··· 阅读材料

爬虫的过程中,当对方服务器发现你屡次爬取它,可能会遇到被封IP的苦痛,这时IP就应该换啦,打造IP池的意义十分重要,提供免费IP网站有很多,本次用的是西刺代理IP
import urllib.request
import re
def get_proxy(n):
url = 'http://www.xicidaili.com/nn/{}'.format(n)
headers = ('User-Agent','Mozilla/5.0 (Windows NT 10.0; WOW64) AppleWebKit/537.36 (KHTML, like Gecko) Chrome/55.0.2883.87 Safari/537.36')
opener = urllib.request.build_opener()
opener.addheaders = [headers]
urllib.request.install_opener(opener)
html = opener.open(url).read().decode('utf8')
ip_port_list = re.findall(r'<tr class(.*?)</tr>',html,re.S)
proxy_list = []
for i in ip_port_list:
ip = re.findall(r'\d+\.\d+\.\d+\.\d+',i)[0]
port = re.findall(r'<td>(\d+)</td>',i)[0]
proxy = '{}:{}'.format(ip,port)

······

— 待解问题 —
改写上文关于爬虫代理IP池的段落:从“爬虫的过程中,当对方服务器发”到“Gecko) Chrome/55.0.2883.87 Safari/537.36')”照录一遍,并把其中的“苦痛”换成“困扰”。

··· 所给资料

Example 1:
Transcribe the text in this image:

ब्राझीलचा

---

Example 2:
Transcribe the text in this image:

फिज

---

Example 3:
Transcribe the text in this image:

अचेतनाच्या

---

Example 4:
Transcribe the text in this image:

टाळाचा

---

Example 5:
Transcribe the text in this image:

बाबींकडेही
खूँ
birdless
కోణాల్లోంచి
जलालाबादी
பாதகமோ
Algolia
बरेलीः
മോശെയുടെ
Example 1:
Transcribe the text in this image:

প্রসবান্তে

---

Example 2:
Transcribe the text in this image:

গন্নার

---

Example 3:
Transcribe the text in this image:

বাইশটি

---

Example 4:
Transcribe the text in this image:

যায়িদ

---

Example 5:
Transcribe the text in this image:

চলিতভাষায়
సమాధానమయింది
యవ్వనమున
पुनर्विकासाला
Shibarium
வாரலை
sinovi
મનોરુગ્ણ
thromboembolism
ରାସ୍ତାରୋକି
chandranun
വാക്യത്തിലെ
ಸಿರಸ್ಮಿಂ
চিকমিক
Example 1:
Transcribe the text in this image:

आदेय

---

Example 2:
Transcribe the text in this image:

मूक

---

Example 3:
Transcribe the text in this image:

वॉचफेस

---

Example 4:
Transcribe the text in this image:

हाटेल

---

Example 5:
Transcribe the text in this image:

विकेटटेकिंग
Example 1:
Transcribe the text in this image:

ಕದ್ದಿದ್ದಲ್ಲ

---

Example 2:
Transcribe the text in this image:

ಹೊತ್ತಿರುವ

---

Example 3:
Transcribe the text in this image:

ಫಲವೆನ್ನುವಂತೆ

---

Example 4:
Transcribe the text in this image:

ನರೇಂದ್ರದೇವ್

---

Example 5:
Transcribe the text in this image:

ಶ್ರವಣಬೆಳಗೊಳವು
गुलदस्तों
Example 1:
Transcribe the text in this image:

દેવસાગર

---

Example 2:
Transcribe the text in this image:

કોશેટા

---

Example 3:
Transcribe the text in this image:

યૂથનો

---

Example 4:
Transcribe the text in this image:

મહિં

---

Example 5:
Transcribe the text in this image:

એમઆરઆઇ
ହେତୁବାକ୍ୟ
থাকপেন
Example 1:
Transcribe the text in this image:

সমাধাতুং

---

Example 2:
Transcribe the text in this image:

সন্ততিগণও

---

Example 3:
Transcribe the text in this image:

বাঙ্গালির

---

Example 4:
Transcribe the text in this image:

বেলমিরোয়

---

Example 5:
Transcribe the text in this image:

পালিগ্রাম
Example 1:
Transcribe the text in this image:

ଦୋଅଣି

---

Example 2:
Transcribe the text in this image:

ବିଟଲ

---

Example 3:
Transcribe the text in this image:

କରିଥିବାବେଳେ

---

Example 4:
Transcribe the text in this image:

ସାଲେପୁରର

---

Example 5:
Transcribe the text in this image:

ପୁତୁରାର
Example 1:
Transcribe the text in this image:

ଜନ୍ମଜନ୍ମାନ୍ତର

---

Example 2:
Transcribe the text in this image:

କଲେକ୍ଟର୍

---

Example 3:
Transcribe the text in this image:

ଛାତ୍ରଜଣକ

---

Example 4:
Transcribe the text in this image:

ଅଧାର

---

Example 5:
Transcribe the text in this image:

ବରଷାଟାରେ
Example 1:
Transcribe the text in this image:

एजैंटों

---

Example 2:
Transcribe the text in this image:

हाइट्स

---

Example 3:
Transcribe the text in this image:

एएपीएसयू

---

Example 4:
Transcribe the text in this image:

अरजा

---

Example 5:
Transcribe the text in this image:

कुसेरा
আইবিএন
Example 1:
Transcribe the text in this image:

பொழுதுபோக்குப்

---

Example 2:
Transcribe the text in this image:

······

— 练习解答 —
爬虫的过程中,当对方服务器发现你屡次爬取它,可能会遇到被封IP的困扰,这时IP就应该换啦,打造IP池的意义十分重要,提供免费IP网站有很多,本次用的是西刺代理IP
import urllib.request
import re
def get_proxy(n):
url = 'http://www.xicidaili.com/nn/{}'.format(n)
headers = ('User-Agent','Mozilla/5.0 (Windows NT 10.0; WOW64) AppleWebKit/537.36 (KHTML, like Gecko) Chrome/55.0.2883.87 Safari/537.36')